I have the following i.v.p. (Colton Kress-Inverse acoustic and electromagnetic scattering theory, Springer) $$y''(r)+(k^2n(r)-\frac{l(l+1)}{r^2})y(r)=0$$ $$y(0)=0, y'(0)=1$$ using the Liouville transformation: $z(ξ)=y(r)n(r)^{1/4},\ ξ=\int_0^{r}n(t)dt$, the problem is transformed to $$z''(ξ)+(k^2-\frac{l(l+1)}{ξ^2}-g(ξ))z(ξ)=0$$ $$z(0)=0,\ z'(0)=\frac{1}{n(0)^{1/4}}$$ for a suitable function g.
I want to write the solution as a Volterra integral equation.

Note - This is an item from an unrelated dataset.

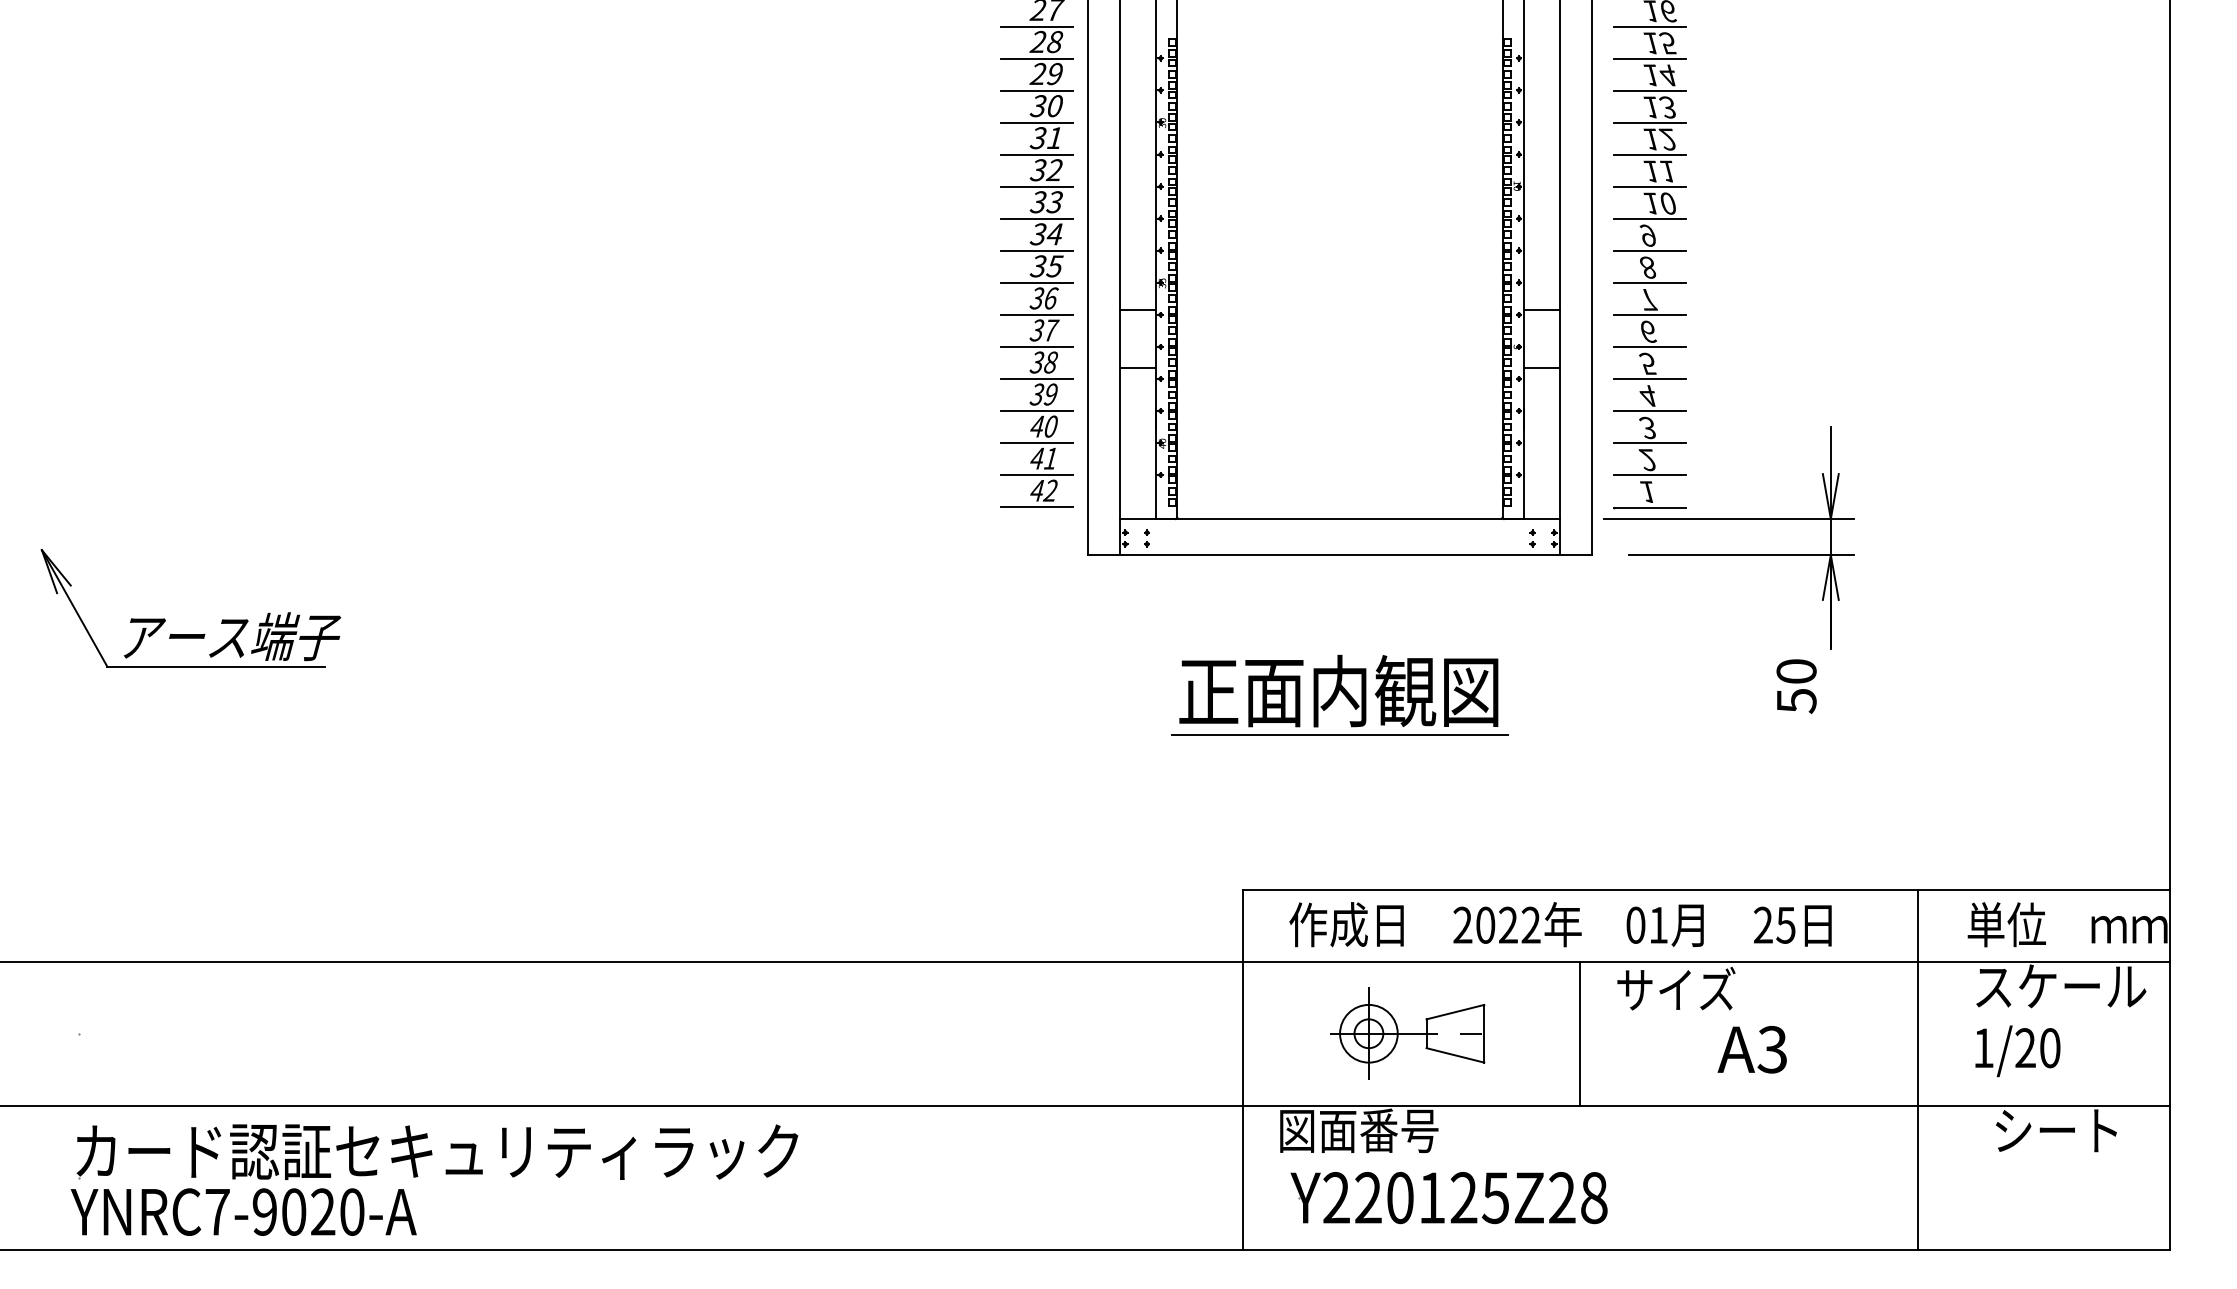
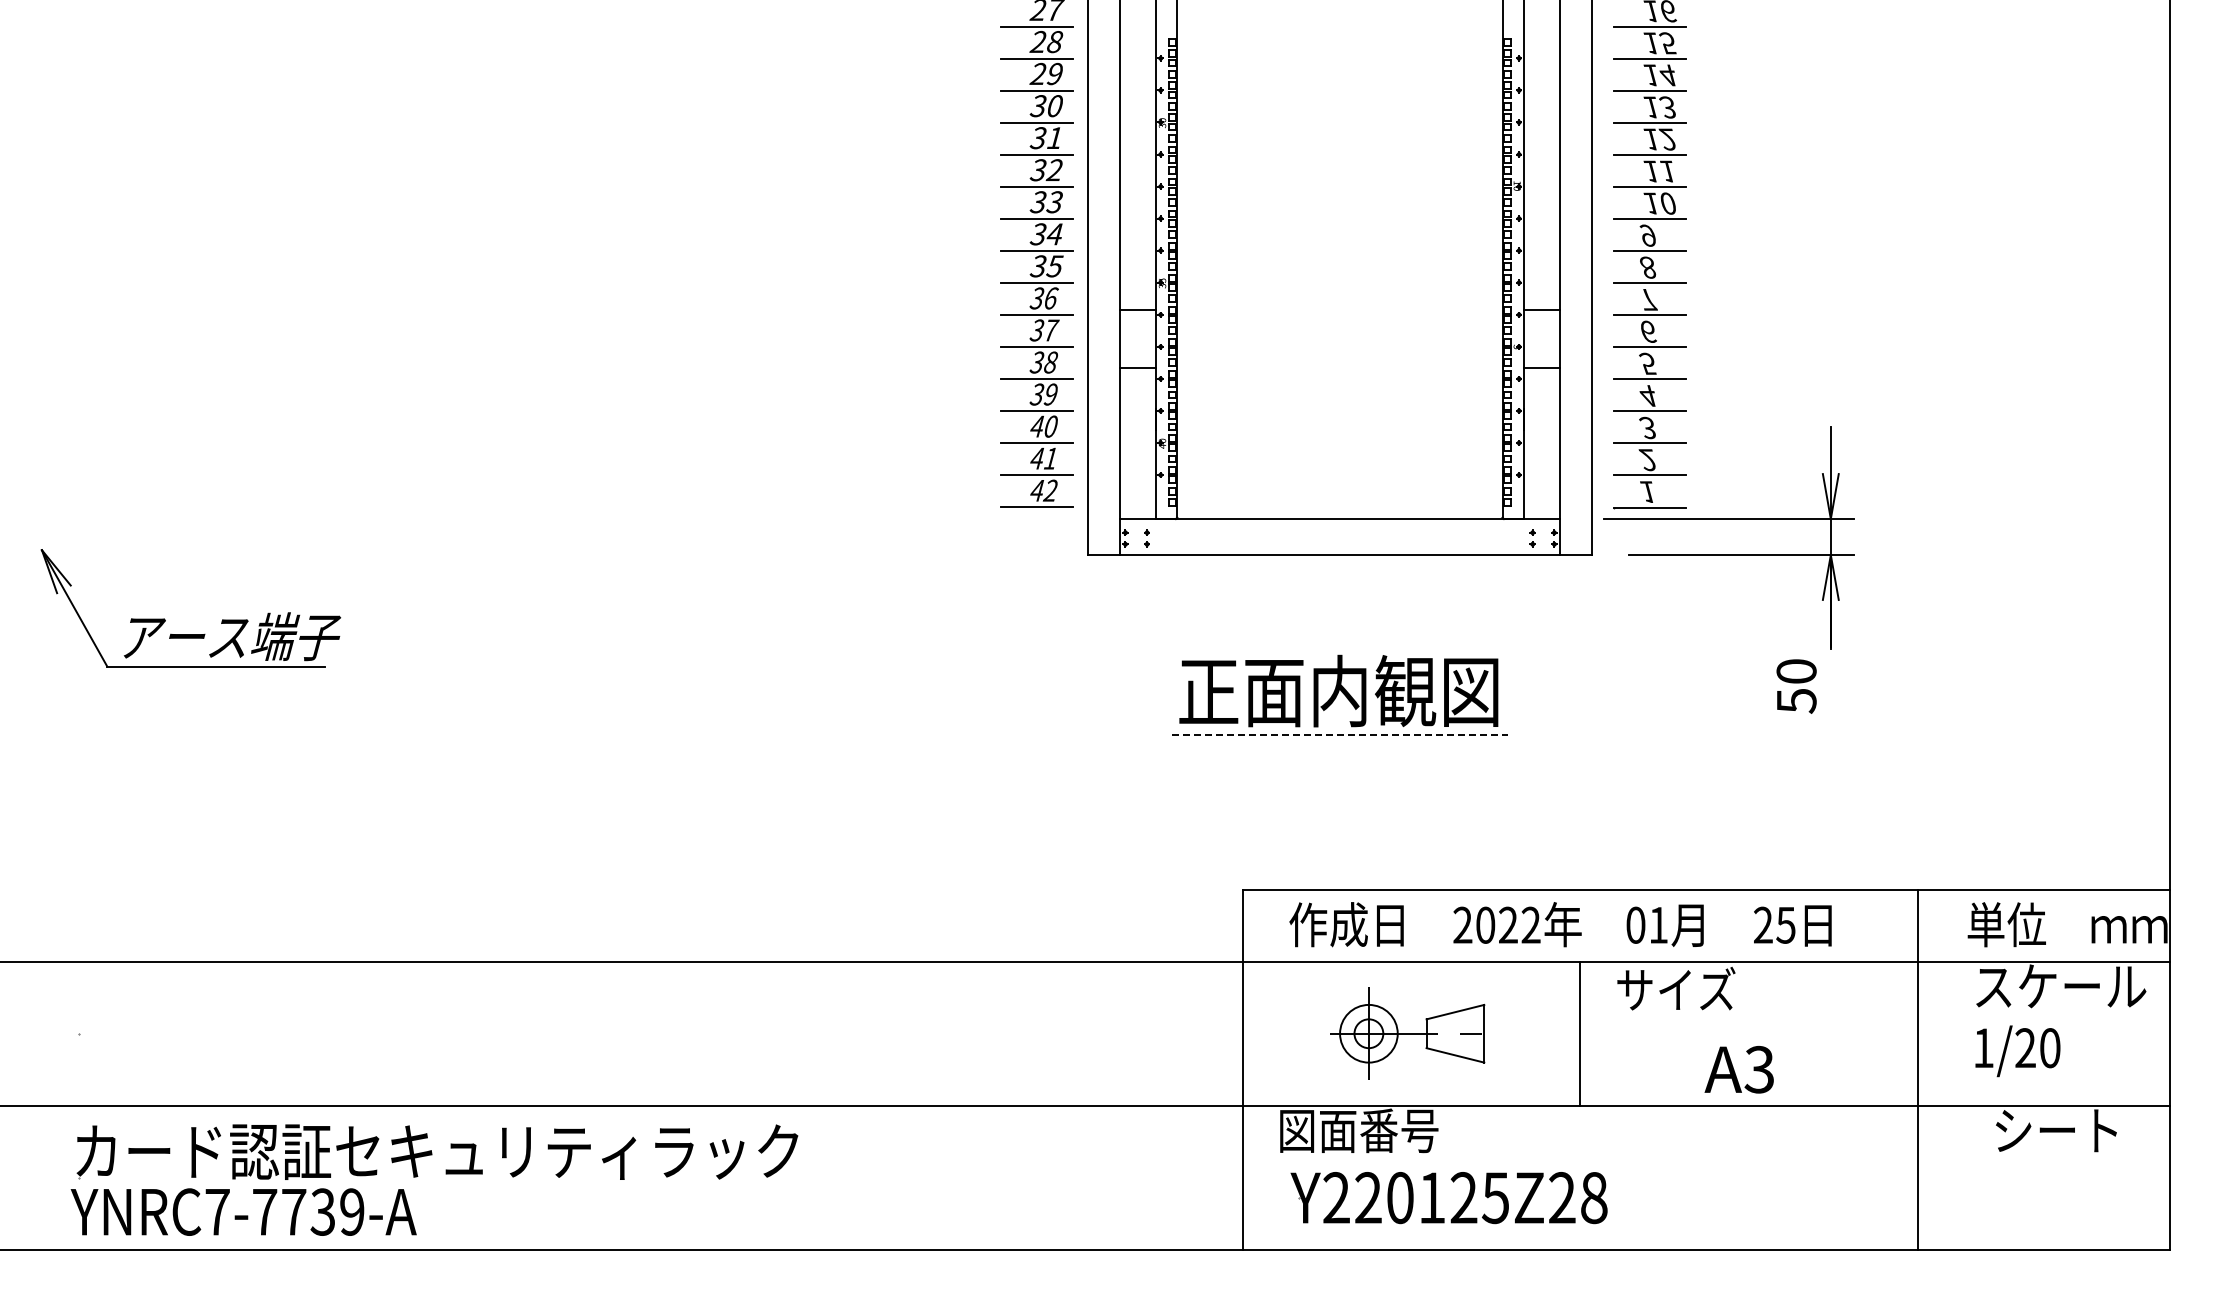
line at (1339, 735): solid -> dashed
text at (1751, 1049) position: (1751, 1049) -> (1738, 1069)
text at (308, 1211): YNRC7-9020-A -> YNRC7-7739-A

In the case that l=0, it is easy to find that $$z(ξ)=\frac{sin(kξ)}{kn(0)^{1/4}}+1/k\int_0^{ξ}sin(k(ξ-t))g(t)z(t)dt$$ If $l>0$, I would expect solutions in the form $\sqrt{ξ} J_{l+1/2}(ξ)$ but I can't find the way.
Using Maple I am obtaining
$$z \left( \xi \right) =C\sqrt {\xi}{{\rm J_{L+1/2}}\left(\,\xi\,k\right)} +1/2\,\sqrt {\xi}\pi \, \left( {{\rm J_{L+1/2}}\left(\,\xi\,k\right)} \int _{0}^{\xi}\!\sqrt {\eta}{{\rm Y_{L+1/2,}}\left(\,\eta\,k\right)}g \left( \eta \right) z \left( \eta \right) {d\eta}- {{\rm Y_{L+1/2,}}\left(\,\xi\,k\right)}\int _{0}^{\xi}\!\sqrt {\eta} {{\rm J_{L+1/2,}}\left(\,\eta\,k\right)}g \left( \eta \right) z \left( \eta \right) {d\eta} \right) $$
Do you agree?